=== PROBLEM TO WORK ON ===
Leaving out every line that comes before the one containing "359 78 14.55", output the rest of the records exactly, the final line included.

--- --- ---

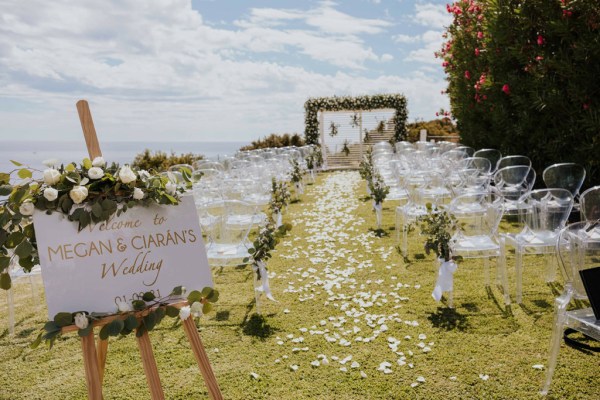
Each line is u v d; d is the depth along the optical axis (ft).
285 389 9.02
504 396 8.52
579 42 17.72
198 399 8.82
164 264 6.81
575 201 17.48
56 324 6.05
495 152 26.20
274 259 17.74
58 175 6.16
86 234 6.42
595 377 8.96
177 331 11.82
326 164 58.18
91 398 5.98
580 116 19.07
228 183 20.80
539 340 10.51
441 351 10.21
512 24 21.08
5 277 6.44
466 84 30.60
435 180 20.30
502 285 13.14
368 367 9.70
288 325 11.91
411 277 15.07
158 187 6.88
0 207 6.14
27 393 9.25
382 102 55.77
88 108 6.78
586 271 8.04
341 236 20.61
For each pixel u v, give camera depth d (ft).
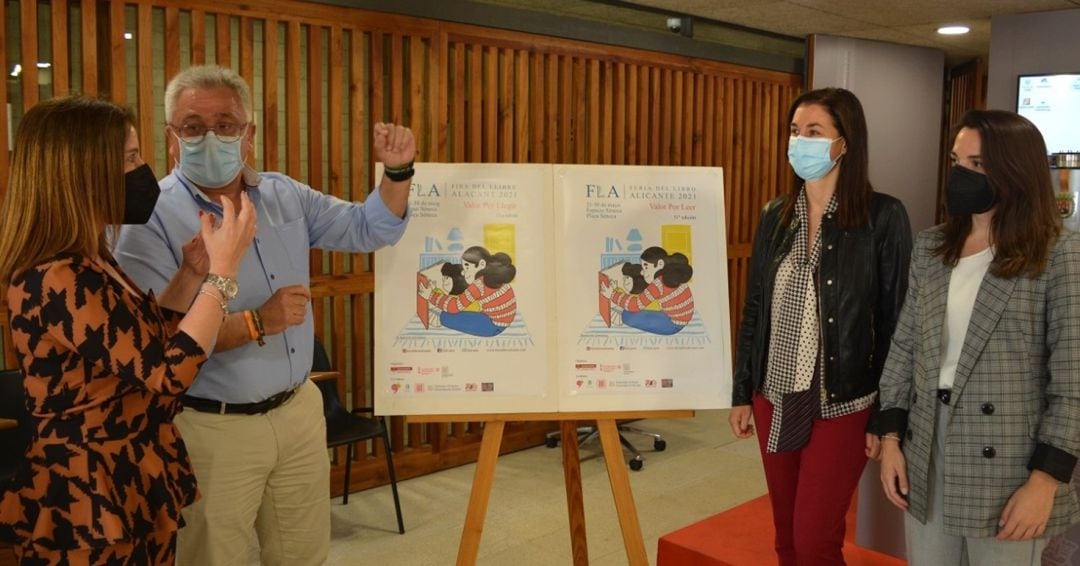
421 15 15.07
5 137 11.19
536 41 16.90
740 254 21.74
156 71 14.96
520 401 8.09
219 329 6.19
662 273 8.28
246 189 7.34
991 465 6.24
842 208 7.63
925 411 6.62
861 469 7.76
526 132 16.97
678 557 11.18
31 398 5.51
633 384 8.16
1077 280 6.03
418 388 8.04
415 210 8.18
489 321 8.13
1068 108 19.12
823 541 7.72
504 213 8.23
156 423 5.83
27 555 5.51
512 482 15.51
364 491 15.06
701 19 20.22
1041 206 6.19
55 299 5.32
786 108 22.68
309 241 8.00
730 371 8.29
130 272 6.81
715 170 8.53
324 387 13.32
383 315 8.08
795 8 18.97
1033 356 6.22
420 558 12.36
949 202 6.50
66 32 11.62
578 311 8.18
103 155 5.47
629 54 18.54
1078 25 18.85
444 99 15.61
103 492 5.44
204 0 12.64
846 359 7.56
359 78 14.55
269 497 7.45
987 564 6.46
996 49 19.88
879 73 22.93
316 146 14.23
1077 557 8.02
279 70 16.99
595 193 8.32
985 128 6.28
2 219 5.55
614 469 8.18
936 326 6.60
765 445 8.13
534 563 12.17
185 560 7.00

--- --- ---

=== COMPLETED TASK ===
359 78 14.55
269 497 7.45
987 564 6.46
996 49 19.88
879 73 22.93
316 146 14.23
1077 557 8.02
279 70 16.99
595 193 8.32
985 128 6.28
2 219 5.55
614 469 8.18
936 326 6.60
765 445 8.13
534 563 12.17
185 560 7.00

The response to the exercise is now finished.